[Data items]
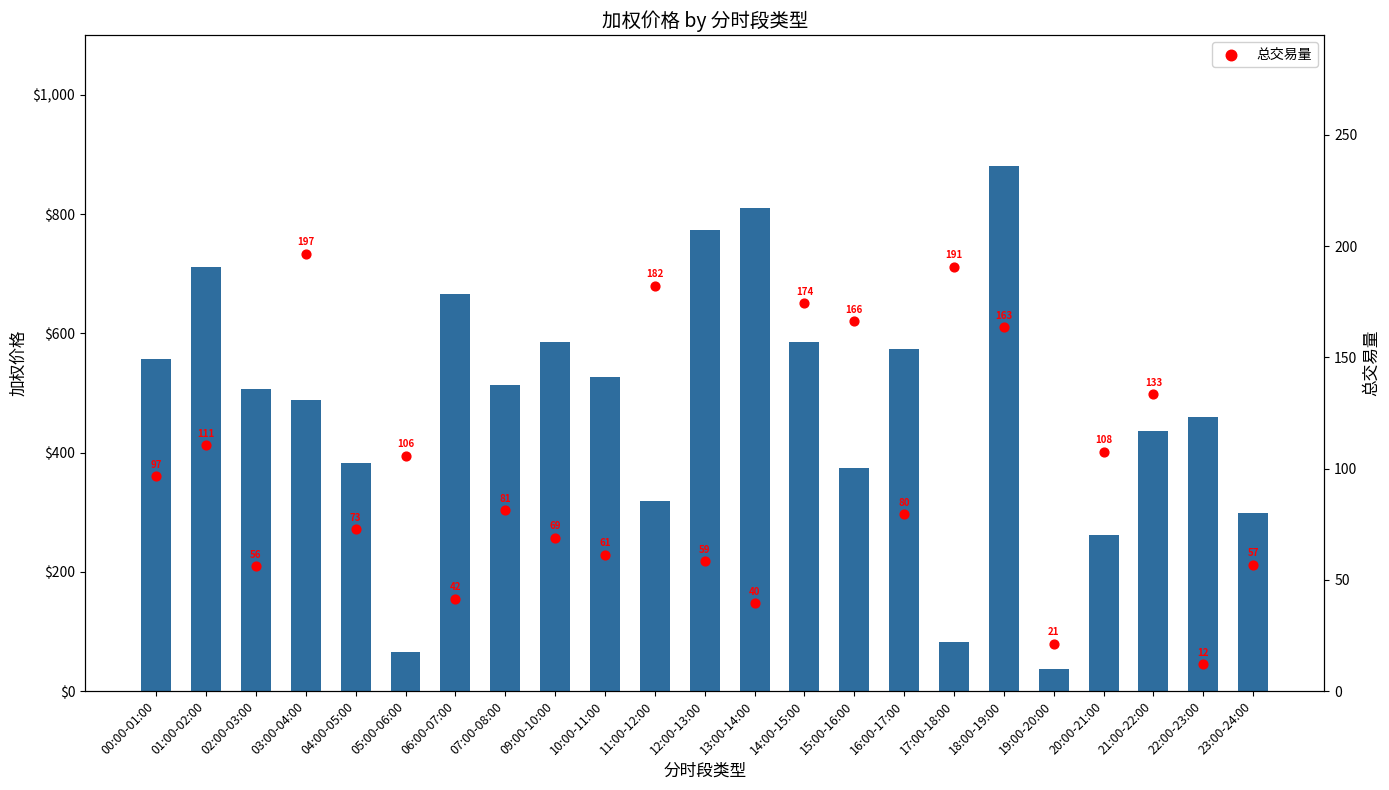

Which series has the largest total across all categories?

加权价格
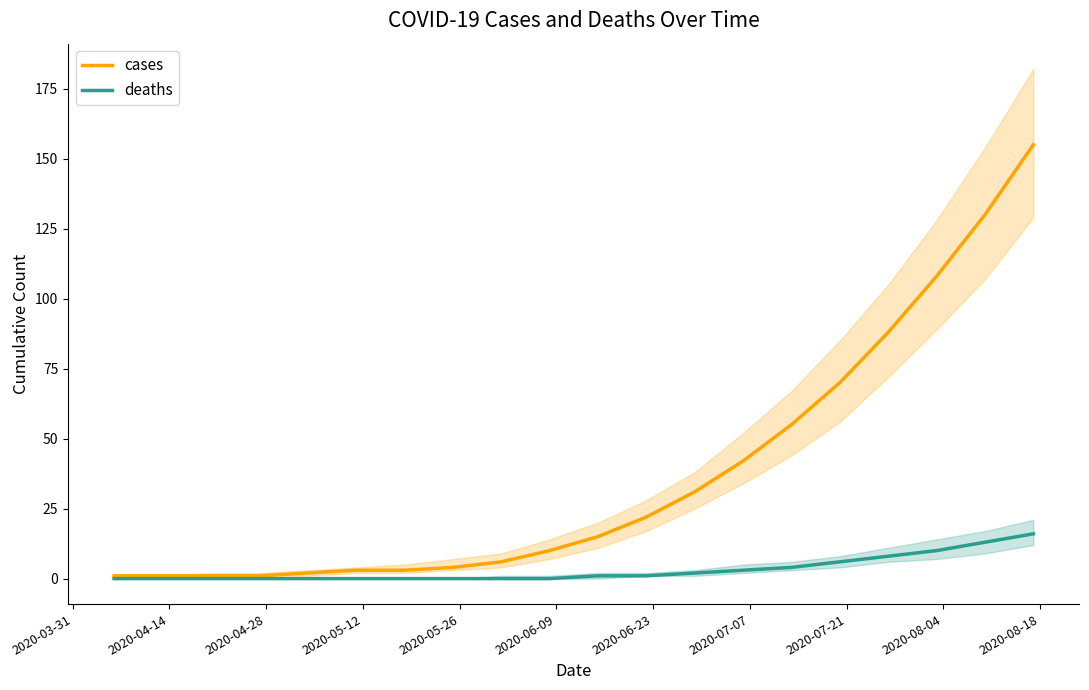

List the series in order of their peak value, lowest first.

deaths, cases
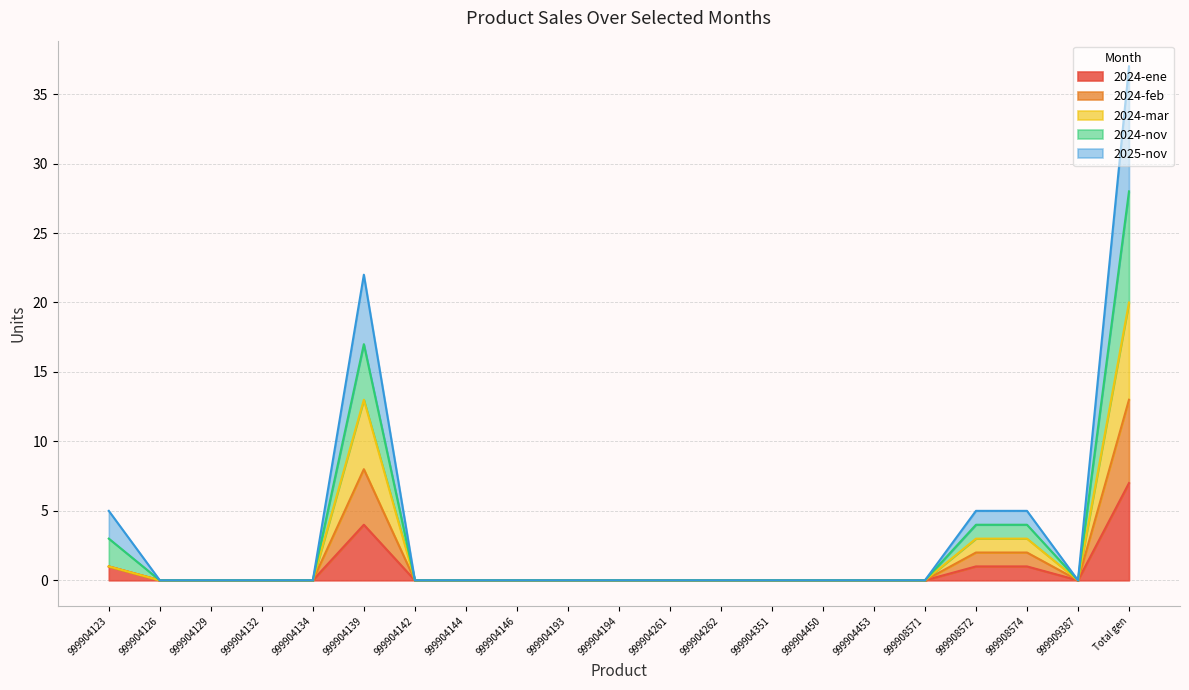

Which category has the lowest value across all series?

999904126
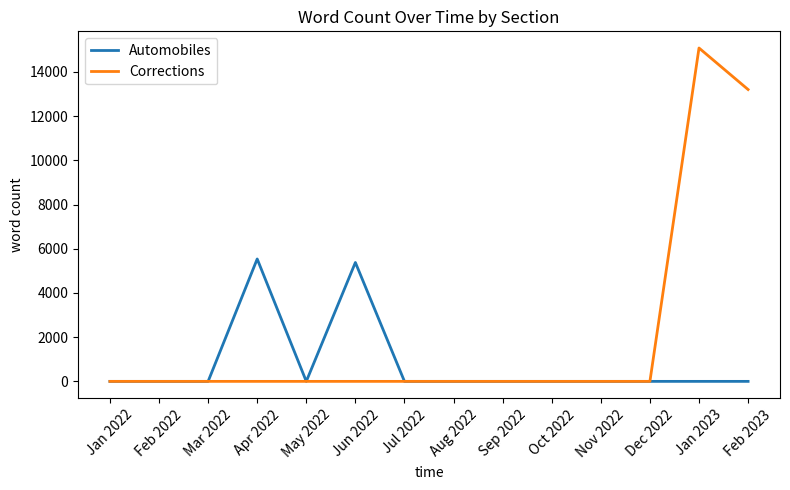

Rank the series by their maximum value, from highest to lowest.

Corrections, Automobiles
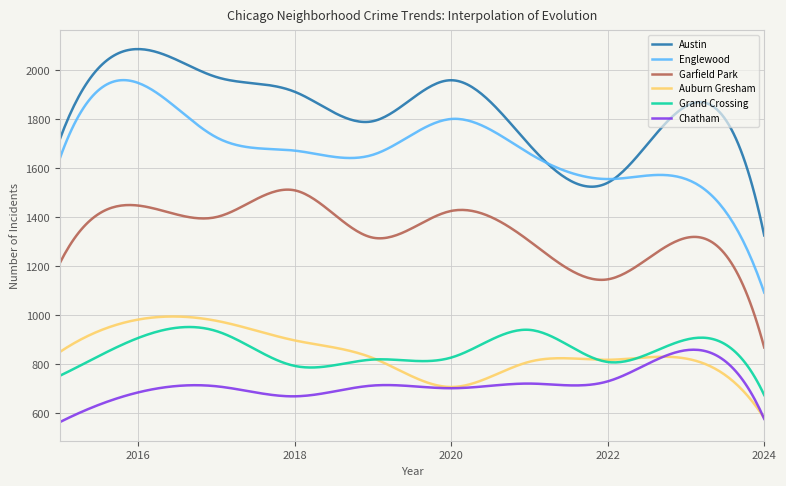

Which series has the largest total across all categories?

Austin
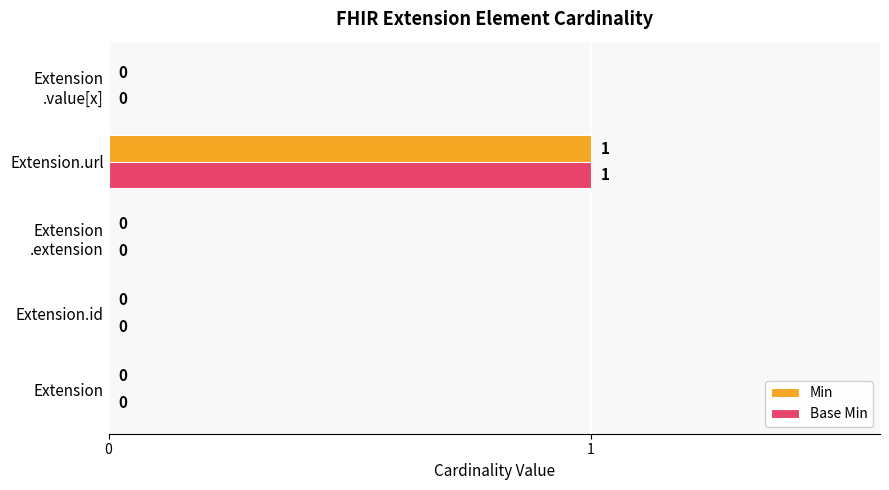

What are all the series names shown in the legend?

Min, Base Min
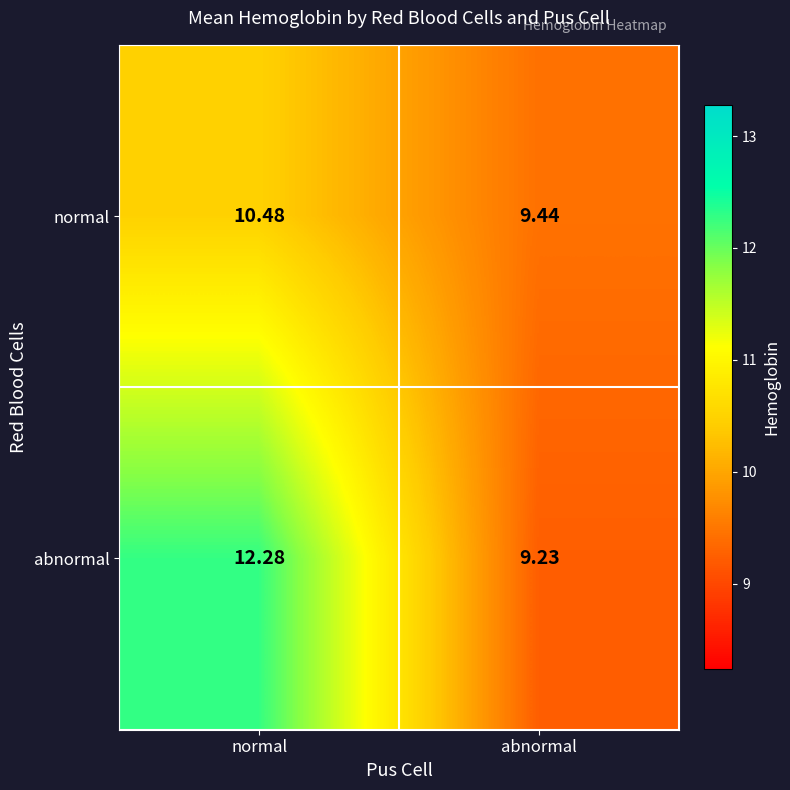

Which series has the largest total across all categories?

abnormal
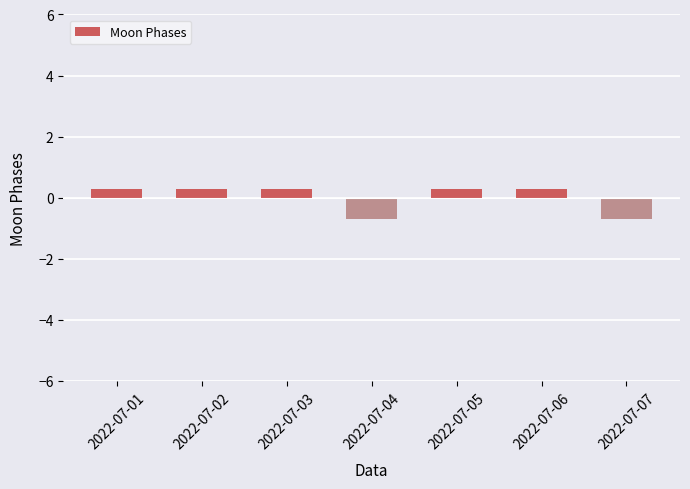

Are the bars grouped side by side (vs. stacked)?

No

→ **YOUR GOAL**: Rewrite every line of the material with "largest total" changed to "highest sum" and everything else kept the same. Omit the pictures from your answer.

→ **SOLUTION FOR THIS EXERCISE**:
Which series has the highest sum across all categories?

加权价格

List the series in order of their peak value, lowest first.

deaths, cases

Which category has the lowest value across all series?

999904126

Rank the series by their maximum value, from highest to lowest.

Corrections, Automobiles

Which series has the highest sum across all categories?

Austin

What are all the series names shown in the legend?

Min, Base Min

Which series has the highest sum across all categories?

abnormal

Are the bars grouped side by side (vs. stacked)?

No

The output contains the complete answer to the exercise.